Healthcare Professionals: Do's and And Don'ts For Your Wellness Business
Fact: For health and wellness professionals - for example, dieticians, physical and occupational therapists, nursing specialists - an independent practice offers scheduling flexibility, greater financial rewards, and the removal of the usual day-to-day frustrations of a clinical environment. It's an opportunity to put ideas into practice that simply aren't feasible in a managed care environment.
Our view: To make the most of these ventures, focus on the client.
Action: Use this checklist to assess your current procedures for working with clients:
1) Use your initial meeting to establish credibility and professionalism. Introduce yourself, your credentials and experience, and describe some client successes. Outline the overall process and approach you generally use.
2) Conduct an initial discovery process. Determine the client's current level of understanding and the concerns they have. For example, if you're a dietician, assess how much your client knows about healthy eating practices and portion sizes. Perhaps they had a bad experience with a previous dietician, or have trouble eating well when customer meetings run late.
3) Identify the client's goals. Focus each visit on progress against those goals. Add or modify goals as needed, with the client's agreement. Periodically review progress since the initial meeting.
4) Wrap up each session by documenting results and the actions that each of you will take between now and the next visit. Give a copy to your client (they're a client now, not a patient!).
5) Don't major in the minors - many clients have plenty of areas where they'd like to see improvement. Focus on the most important needs, over several sessions if necessary, and work them through to resolution. Then move on the next one. It's a process, not an event.
6) Even if you have personal experience in this area, your experience is not identical to your client's experience. If you ever hear yourself saying "What you need to do is…", bite your tongue. You don't know what they need to do. Your expertise is in tactics that sometimes work for others in similar situations.

What the task asks: Resume the client checklist for independent wellness practitioners, picking up right after its sixth point.

[Records from a data collection]
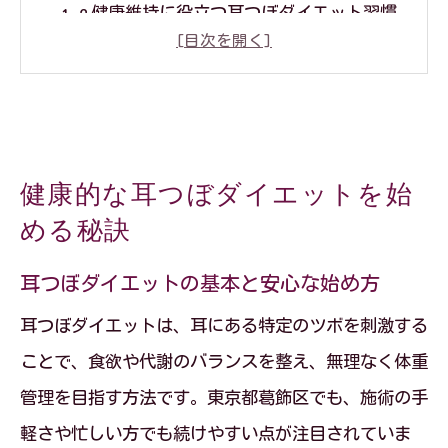
健康維持に役立つ耳つぼダイエット習慣
無理なく続く耳つぼダイエットのコツ
栄養バランスが耳つぼダイエット成功の
鍵
耳つぼダイエットで美しく体重管理する
健康的な耳つぼダイエットを始
方法
める秘訣
食欲コントロールに役立つ耳つぼの効果
耳つぼダイエットの基本と安心な始め方
耳つぼダイエットが食欲抑制に効く理由
耳つぼダイエットと食欲コントロールの
耳つぼダイエットは、耳にある特定のツボを刺激する
関係
ことで、食欲や代謝のバランスを整え、無理なく体重
管理を目指す方法です。東京都葛飾区でも、施術の手
科学的根拠からみる耳つぼダイエットの
軽さや忙しい方でも続けやすい点が注目されていま
効果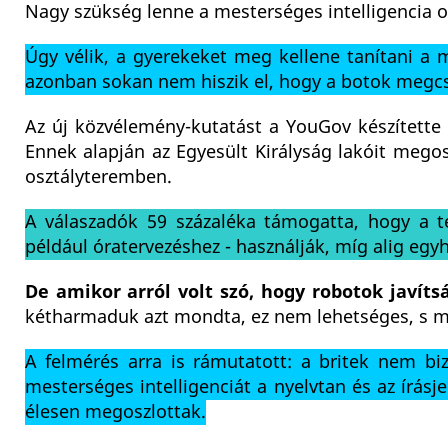
Nagy szükség lenne a mesterséges intelligencia okt
Úgy vélik, a gyerekeket meg kellene tanítani a m
azonban sokan nem hiszik el, hogy a botok megcsi
Az új közvélemény-kutatást a YouGov készített
Ennek alapján az Egyesült Királyság lakóit megos
osztályteremben.
A válaszadók 59 százaléka támogatta, hogy a t
például óratervezéshez - használják, míg alig egy
De amikor arról volt szó, hogy robotok javíts
kétharmaduk azt mondta, ez nem lehetséges, s mi
A felmérés arra is rámutatott: a britek nem bi
mesterséges intelligenciát a nyelvtan és az írás
élesen megoszlottak.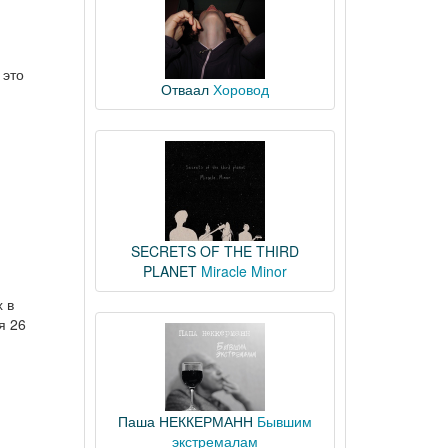
 это
Отваал
Хоровод
SECRETS OF THE THIRD
PLANET
Miracle Minor
 в
я 26
Паша НЕККЕРМАНН
Бывшим
экстремалам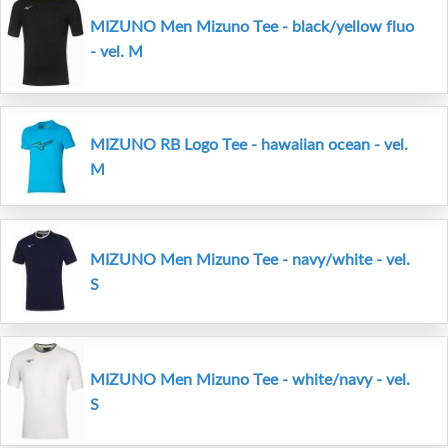
MIZUNO Men Mizuno Tee - black/yellow fluo
- vel. M
MIZUNO RB Logo Tee - hawaiian ocean - vel.
M
MIZUNO Men Mizuno Tee - navy/white - vel.
S
MIZUNO Men Mizuno Tee - white/navy - vel.
S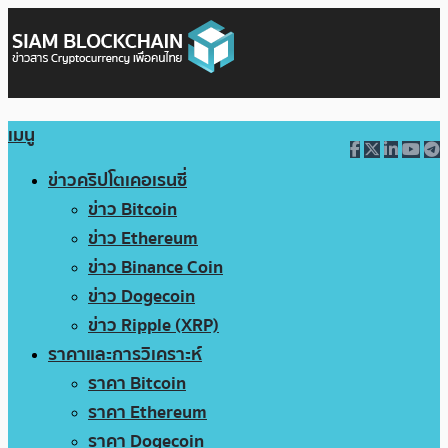
เมนู
ข่าวคริปโตเคอเรนซี่
ข่าว Bitcoin
ข่าว Ethereum
ข่าว Binance Coin
ข่าว Dogecoin
ข่าว Ripple (XRP)
ราคาและการวิเคราะห์
ราคา Bitcoin
ราคา Ethereum
ราคา Dogecoin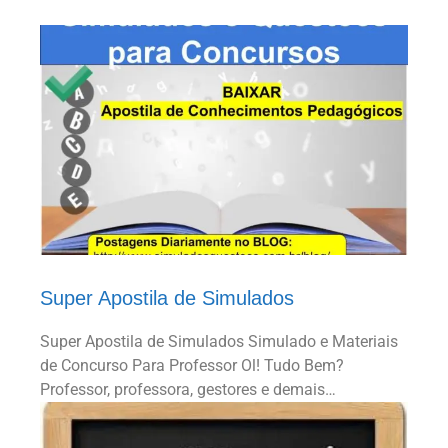
Super Apostila de Simulados
Super Apostila de Simulados Simulado e Materiais
de Concurso Para Professor Ol! Tudo Bem?
Professor, professora, gestores e demais…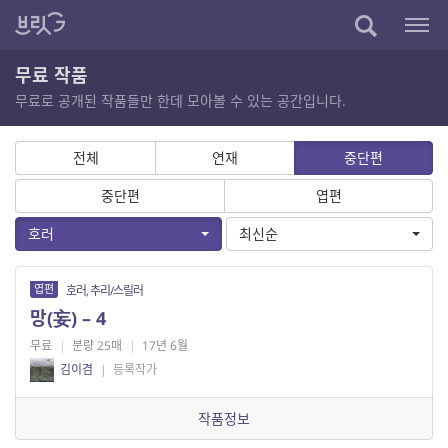
무료 작품
무료로 공개된 작품들만 한데 모아볼 수 있는 공간입니다.
전체
연재
중단편
중단편
엽편
호러
최신순
엽편
호러, 추리/스릴러
망(妄) – 4
무료
|
분량 25매
|
17년 6월
김이겸
|
등록작가
작품정보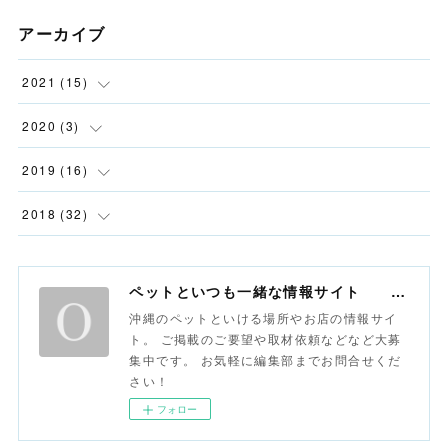
アーカイブ
2021
(
15
)
(
6
)
2020
(
3
)
(
9
)
(
1
)
2019
(
16
)
(
1
)
(
2
)
2018
(
32
)
(
1
)
(
6
)
(
1
)
ペットといつも一緒な情報サイト おさんぽ沖縄
(
8
)
(
1
)
沖縄のペットといける場所やお店の情報サイ
ト。 ご掲載のご要望や取材依頼などなど大募
(
6
)
集中です。 お気軽に編集部までお問合せくだ
さい！
(
3
)
フォロー
(
8
)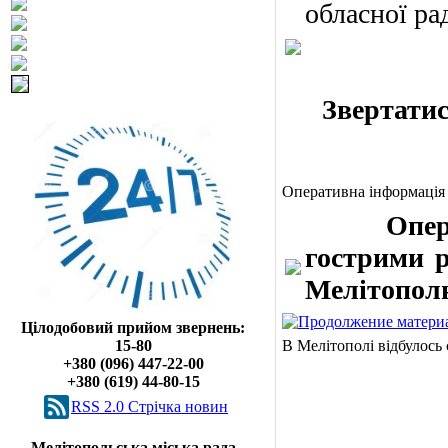
обласної ра
Звертатис
Оперативна інформація
Оператив
гострими р
Мелітополю
Цілодобовий прийом звернень:
15-80
В Мелітополі відбулось
+380 (096) 447-22-00
+380 (619) 44-80-15
RSS 2.0 Cтрічка новин
Мелітопольська міська рада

Result for this exercise:
7) Respect your client's time. If clients bring logs, journals, diaries, when possible keep copies. It's very frustrating for patients to collect data at your request and perceive that you don't want a copy of it. If it's irrelevant, let them know that they don't need to collect it in future. If you want data in a specific format, let them know that upfront.
8) When you work with clients, it's easy to start feeling that you've heard it all before. Don't interrupt them because you're sure you know what they're going to say.
9) Use active listening skills. When a client has spent several minutes outlining a situation, concern, or issue, before you respond with ideas, recap it ("What I heard you say..." or "It sounds as if…") so that they know you get it.
10) Review your notes from the prior meeting before you walk into the next session. Clients expect you to remember earlier conversations. They don't want to hear you say things like "I hate to take notes."
11) Last, make sure that any forms or receipts that you provide clients reflect your professional image. All too often hospitals and clinics use forms which have been copied over and over - they're fuzzy, off-center, and sloppy. Don't carry that bad habit into your new business. Take the time to do it right.